Project: The Culture Now Project: Productive Landscapes
Location: Flint, MI
Designer: Layton Petersen
Year: 2011
Program: University of California, Los Angeles
Faculty Advisors: Thom Mayne, Karen Lohrmann
Website: www.suprastudio.aud.ucla.edu/
Project Description: Converting blight into a city wide productive landscape.
WHY SAVE FLINT?
The city has the highest crime rate in the United States. It has lost half of its population since 1960. The automotive manufacturing industry that once supported the city is all but gone. The city has six police officers for every 100,000 people. One-third of the city has been abandoned. However, Flint has a number of large foundations with over five billion dollars in combined assets committed to helping the local population. It has major educational institutions. It has an excess of vacant urban land. It has well-connected highway and rail infrastructure. It is in the center of Michigan, the second most agriculturally diverse state in the nation, with an agro-industry that generates sixty billion dollars for the state economy. Flint’s social, economic, and cultural assets lie in its agricultural potential and the recycling of post-industrial wasteland into productive landscapes.
SPACE POSITIVE
The territory Flint occupies is too large, with too little population to fill it. The city is transforming into a town, but the urban spaces opened up by de-population have the potential to be the most valuable. Flint’s new empty spaces range in size from quarter-acre suburban lots to the two hundred acre Buick City automotive manufacturing site, creating a complex fabric of urban vacancy. The Genesee County Land Bank, one of the first in the nation, manages over ten thousand foreclosed homes and vacant lots around Flint, tearing down empty houses and selling under-utilized lots for private and public use at a fraction of their original cost.
THE PRODUCTIVE LANDSCAPE
Flint’s new agricultural economy is developed over three distinct phases: Ecological Remediation, Agricultural Education, and Agricultural Production. Phase one, Remediation, uses modified Poplar trees to clean polluted soil. Phase two, Education, trains a qualified agricultural workforce, and phase three, Production, transforms Flint’s surplus of space into an economic asset by developing micro- and macro-scaled agriculture on Flint’s empty land.

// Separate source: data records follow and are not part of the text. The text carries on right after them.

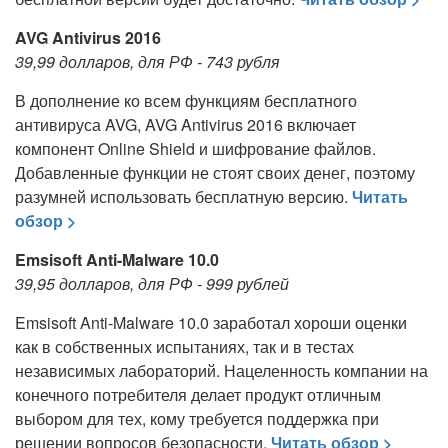
AVG Antivirus 2016
39,99 долларов, для РФ - 743 рубля
В дополнение ко всем функциям бесплатного
антивируса AVG, AVG Antivirus 2016 включает
компонент Online Shield и шифрование файлов.
Добавленные функции не стоят своих денег, поэтому
разумней использовать бесплатную версию.
Читать
обзор >
Emsisoft Anti-Malware 10.0
39,95 долларов, для РФ - 999 рублей
Emsisoft Anti-Malware 10.0 заработал хороши оценки
как в собственных испытаниях, так и в тестах
независимых лабораторий. Нацеленность компании на
конечного потребителя делает продукт отличным
выбором для тех, кому требуется поддержка при
решении вопросов безопасности.
Читать обзор >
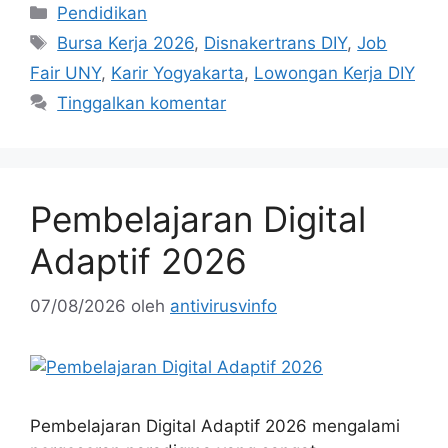
Kategori
Pendidikan
Tag
Bursa Kerja 2026
,
Disnakertrans DIY
,
Job
Fair UNY
,
Karir Yogyakarta
,
Lowongan Kerja DIY
Tinggalkan komentar
Pembelajaran Digital
Adaptif 2026
07/08/2026
oleh
antivirusvinfo
Pembelajaran Digital Adaptif 2026 mengalami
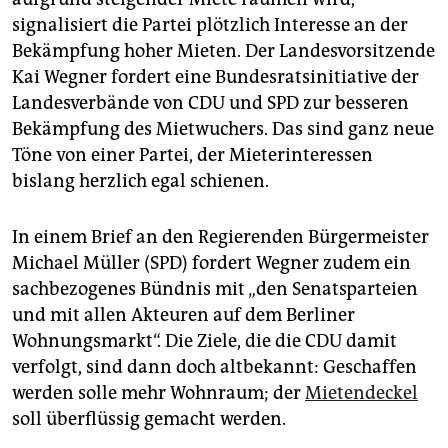
epaper login
signalisiert die Partei plötzlich Interesse an der
Bekämpfung hoher Mieten. Der Landesvorsitzende
Kai Wegner fordert eine Bundesratsinitiative der
Landesverbände von CDU und SPD zur besseren
Bekämpfung des Mietwuchers. Das sind ganz neue
Töne von einer Partei, der Mieterinteressen
bislang herzlich egal schienen.
In einem Brief an den Regierenden Bürgermeister
Michael Müller (SPD) fordert Wegner zudem ein
sachbezogenes Bündnis mit „den Senatsparteien
und mit allen Akteuren auf dem Berliner
Wohnungsmarkt“. Die Ziele, die die CDU damit
verfolgt, sind dann doch altbekannt: Geschaffen
werden solle mehr Wohnraum; der
Mietendeckel
soll überflüssig gemacht werden.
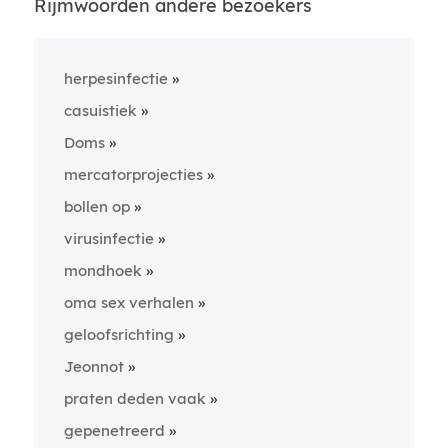
Rijmwoorden andere bezoekers
herpesinfectie
casuistiek
Doms
mercatorprojecties
bollen op
virusinfectie
mondhoek
oma sex verhalen
geloofsrichting
Jeonnot
praten deden vaak
gepenetreerd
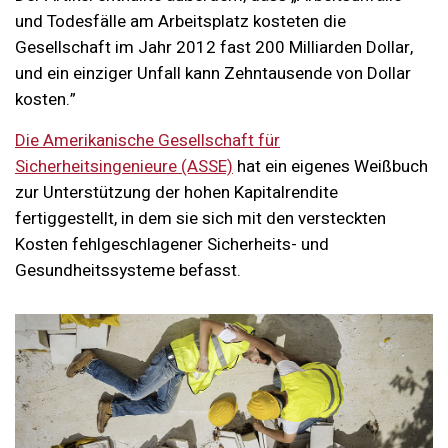
und Todesfälle am Arbeitsplatz kosteten die
Gesellschaft im Jahr 2012 fast 200 Milliarden Dollar,
und ein einziger Unfall kann Zehntausende von Dollar
kosten.”
Die Amerikanische Gesellschaft für
Sicherheitsingenieure (ASSE)
hat ein eigenes Weißbuch
zur Unterstützung der hohen Kapitalrendite
fertiggestellt, in dem sie sich mit den versteckten
Kosten fehlgeschlagener Sicherheits- und
Gesundheitssysteme befasst.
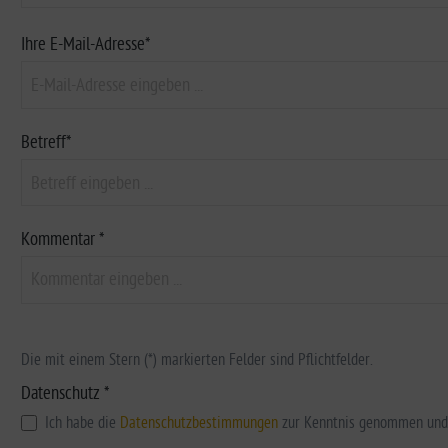
Ihre E-Mail-Adresse*
Betreff*
Kommentar *
Die mit einem Stern (*) markierten Felder sind Pflichtfelder.
Datenschutz *
Ich habe die
Datenschutzbestimmungen
zur Kenntnis genommen und 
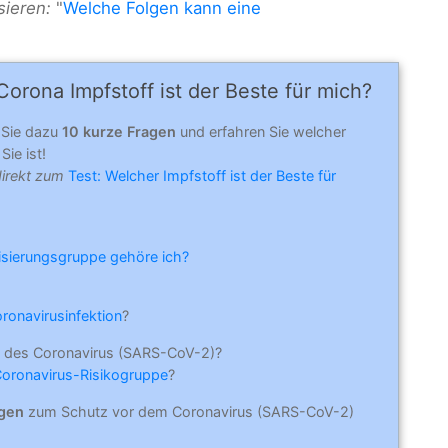
sieren:
"
Welche Folgen kann eine
orona Impfstoff ist der Beste für mich?
 Sie dazu
10 kurze Fragen
und erfahren Sie welcher
Sie ist!
direkt zum
Test: Welcher Impfstoff ist der Beste für
risierungsgruppe gehöre ich?
oronavirusinfektion
?
 des Coronavirus (SARS-CoV-2)?
Coronavirus-Risikogruppe
?
ngen
zum Schutz vor dem Coronavirus (SARS-CoV-2)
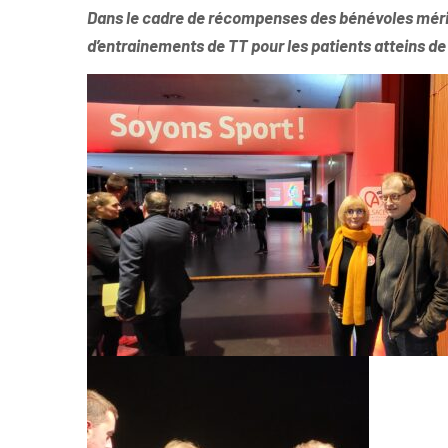
Dans le cadre de récompenses des bénévoles mérit
d’entrainements de TT pour les patients atteins de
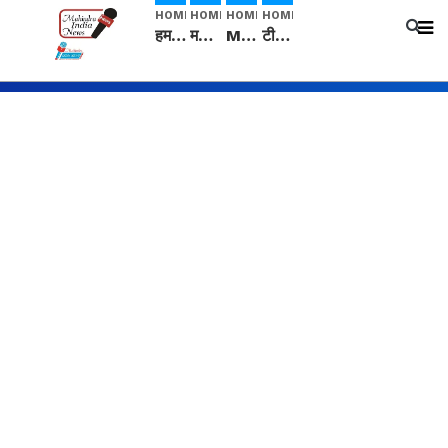
HOME
HOME
HOME
HOME
हम सनातनी..." सांसद kangana Ranaut से क्या बोली लड़की? Viral Jantar-Mantar | CJP protest
मनीषा हत्याकांड: हत्या, आत्महत्या या कोई बड़ा राज? | Full Story | Josh Haryana
Mangalsutra: हिंदू धर्म में शादी के बाद मंगलसूत्र क्यों पहनती है महिलाएं, किसने शुरु की ये परंपरा
टीम बीकेई ने एग्रीकल्चर ग्रेड की यूरिया खाद गट्टों में बदलकर टेक्निकल ग्रेड में बेचने वालों पर करवाई कार्रवाई: लखविंदर सिंह औलख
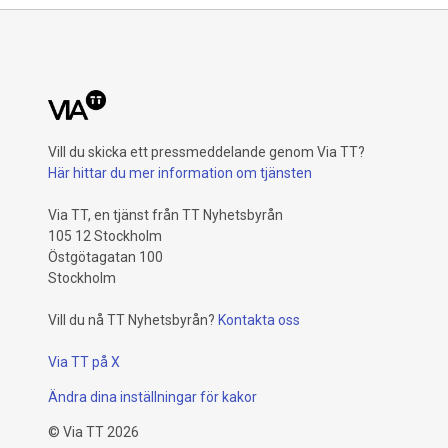
Vill du skicka ett pressmeddelande genom Via TT?
Här hittar du mer information om tjänsten
Via TT, en tjänst från TT Nyhetsbyrån
105 12 Stockholm
Östgötagatan 100
Stockholm
Vill du nå TT Nyhetsbyrån?
Kontakta oss
Via TT på X
Ändra dina inställningar för kakor
©
Via TT
2026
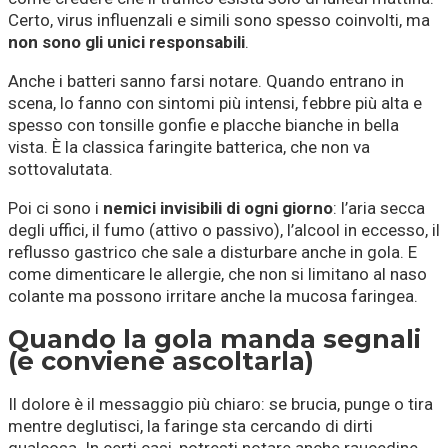
Certo, virus influenzali e simili sono spesso coinvolti, ma
non sono gli unici responsabili
.
Anche i batteri sanno farsi notare. Quando entrano in
scena, lo fanno con sintomi più intensi, febbre più alta e
spesso con tonsille gonfie e placche bianche in bella
vista. È la classica faringite batterica, che non va
sottovalutata.
Poi ci sono i
nemici invisibili di ogni giorno
: l’aria secca
degli uffici, il fumo (attivo o passivo), l’alcool in eccesso, il
reflusso gastrico che sale a disturbare anche in gola. E
come dimenticare le allergie, che non si limitano al naso
colante ma possono irritare anche la mucosa faringea.
Quando la gola manda segnali
(e conviene ascoltarla)
Il dolore è il messaggio più chiaro: se brucia, punge o tira
mentre deglutisci, la faringe sta cercando di dirti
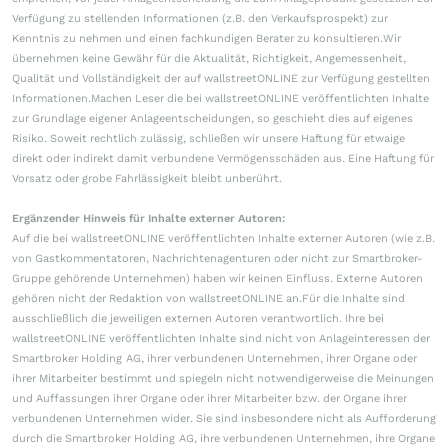
Verfügung zu stellenden Informationen (z.B. den Verkaufsprospekt) zur
Kenntnis zu nehmen und einen fachkundigen Berater zu konsultieren.Wir
übernehmen keine Gewähr für die Aktualität, Richtigkeit, Angemessenheit,
Qualität und Vollständigkeit der auf wallstreetONLINE zur Verfügung gestellten
Informationen.Machen Leser die bei wallstreetONLINE veröffentlichten Inhalte
zur Grundlage eigener Anlageentscheidungen, so geschieht dies auf eigenes
Risiko. Soweit rechtlich zulässig, schließen wir unsere Haftung für etwaige
direkt oder indirekt damit verbundene Vermögensschäden aus. Eine Haftung für
Vorsatz oder grobe Fahrlässigkeit bleibt unberührt.
Ergänzender Hinweis für Inhalte externer Autoren:
Auf die bei wallstreetONLINE veröffentlichten Inhalte externer Autoren (wie z.B.
von Gastkommentatoren, Nachrichtenagenturen oder nicht zur Smartbroker-
Gruppe gehörende Unternehmen) haben wir keinen Einfluss. Externe Autoren
gehören nicht der Redaktion von wallstreetONLINE an.Für die Inhalte sind
ausschließlich die jeweiligen externen Autoren verantwortlich. Ihre bei
wallstreetONLINE veröffentlichten Inhalte sind nicht von Anlageinteressen der
Smartbroker Holding AG, ihrer verbundenen Unternehmen, ihrer Organe oder
ihrer Mitarbeiter bestimmt und spiegeln nicht notwendigerweise die Meinungen
und Auffassungen ihrer Organe oder ihrer Mitarbeiter bzw. der Organe ihrer
verbundenen Unternehmen wider. Sie sind insbesondere nicht als Aufforderung
durch die Smartbroker Holding AG, ihre verbundenen Unternehmen, ihre Organe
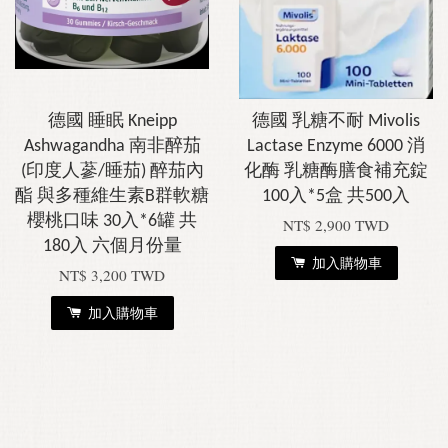
德國 睡眠 Kneipp
德國 乳糖不耐 Mivolis
Ashwagandha 南非醉茄
Lactase Enzyme 6000 消
(印度人蔘/睡茄) 醉茄內
化酶 乳糖酶膳食補充錠
酯 與多種維生素B群軟糖
100入*5盒 共500入
櫻桃口味 30入*6罐 共
NT$ 2,900 TWD
180入 六個月份量
加入購物車
NT$ 3,200 TWD
加入購物車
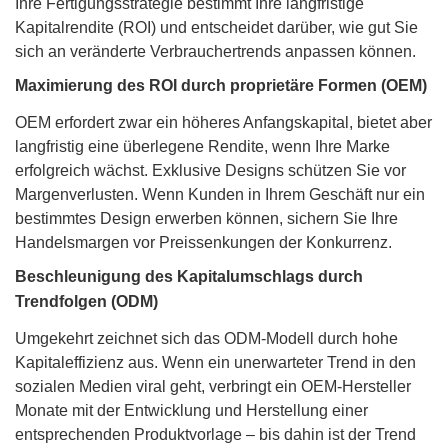
Ihre Fertigungsstrategie bestimmt Ihre langfristige
Kapitalrendite (ROI) und entscheidet darüber, wie gut Sie
sich an veränderte Verbrauchertrends anpassen können.
Maximierung des ROI durch proprietäre Formen (OEM)
OEM erfordert zwar ein höheres Anfangskapital, bietet aber
langfristig eine überlegene Rendite, wenn Ihre Marke
erfolgreich wächst. Exklusive Designs schützen Sie vor
Margenverlusten. Wenn Kunden in Ihrem Geschäft nur ein
bestimmtes Design erwerben können, sichern Sie Ihre
Handelsmargen vor Preissenkungen der Konkurrenz.
Beschleunigung des Kapitalumschlags durch
Trendfolgen (ODM)
Umgekehrt zeichnet sich das ODM-Modell durch hohe
Kapitaleffizienz aus. Wenn ein unerwarteter Trend in den
sozialen Medien viral geht, verbringt ein OEM-Hersteller
Monate mit der Entwicklung und Herstellung einer
entsprechenden Produktvorlage – bis dahin ist der Trend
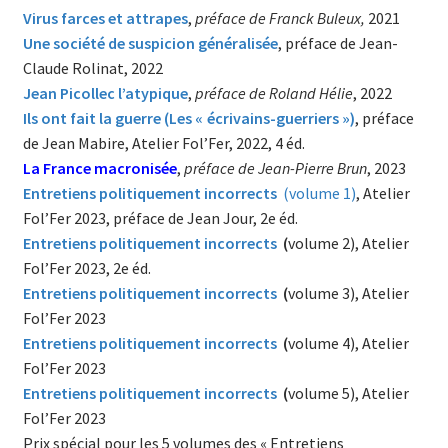
Virus farces et attrapes
,
préface de Franck Buleux,
2021
Une société de suspicion généralisée
, préface de Jean-
Claude Rolinat, 2022
Jean Picollec l’atypique
,
préface de Roland Hélie
, 2022
Ils ont fait la guerre (Les « écrivains-guerriers »)
, préface
de Jean Mabire, Atelier Fol’Fer, 2022, 4 éd.
La France macronisée
,
préface de Jean-Pierre Brun
, 2023
Entretiens politiquement incorrects
(volume 1)
, Atelier
Fol’Fer 2023, préface de Jean Jour, 2e éd.
Entretiens politiquement incorrects
(
volume 2), Atelier
Fol’Fer 2023, 2e éd.
Entretiens politiquement incorrects
(
volume 3), Atelier
Fol’Fer 2023
Entretiens politiquement incorrects
(
volume 4), Atelier
Fol’Fer 2023
Entretiens politiquement incorrects
(
volume 5), Atelier
Fol’Fer 2023
Prix spécial pour les 5 volumes des « Entretiens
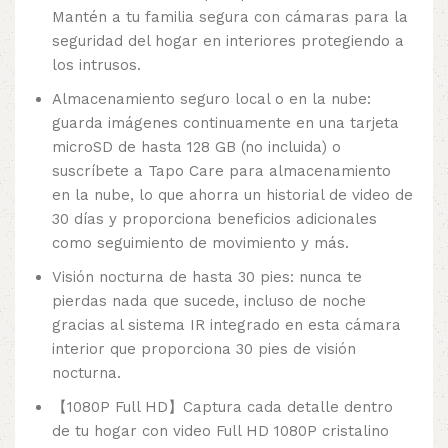
Mantén a tu familia segura con cámaras para la
seguridad del hogar en interiores protegiendo a
los intrusos.
Almacenamiento seguro local o en la nube:
guarda imágenes continuamente en una tarjeta
microSD de hasta 128 GB (no incluida) o
suscríbete a Tapo Care para almacenamiento
en la nube, lo que ahorra un historial de video de
30 días y proporciona beneficios adicionales
como seguimiento de movimiento y más.
Visión nocturna de hasta 30 pies: nunca te
pierdas nada que sucede, incluso de noche
gracias al sistema IR integrado en esta cámara
interior que proporciona 30 pies de visión
nocturna.
【1080P Full HD】Captura cada detalle dentro
de tu hogar con video Full HD 1080P cristalino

NEW AGRICULTURAL ECONOMIES
Flint’s value lies at the regional scale. Its new Productive Landscapes can feed over five million people, easily meeting the food demand of central Michigan while developing local economies of production and distribution.
Project Background: This project is one of eight proposals presented under the 2010-2011 UCLA MArch II Suprastudio. From August 2010 to June 2011, Thom Mayne, Design Director of Morphosis, Karen Lohrmann, and a group of advisors have been leading fourteen post graduate architecture and urban design graduate students in an inquiry about the dynamics of culture now. The project is going forward next year to include thirteen other universities with the hope of creating an extensive discussion about contemporary culture and the nature of American cities. Additional work and information is available for download on the suprastudio website.
Image Captions:
Image 1: City Analysis: Analysis of the geography, city image, cultural climate, and local leadership forms a strange network of possibilities.
Image 2: Vacancy Types: Flint has an abundance of vacant land categorized as park, residential, and industrial properties.
Image 3: Filling the void: Each vacancy type is associated with an appropriate type of agricultural production. City parks become dense forest, residential properties become low-yield urban gardens, and industrial lots become high-yield green houses.
Image 4: Forests, Farms, Greenhouses: The three types of agriculture transform the image of Flint.
Image 5: 21st Century Arcadia: Void spaces mapped throughout Flint fill with agriculture.
Image 6: Residential production: A house converted into a productive field.
Image 7: Regional production: Flint’s vacancy becomes a productive food hub capable of feeding neighboring cities within the region.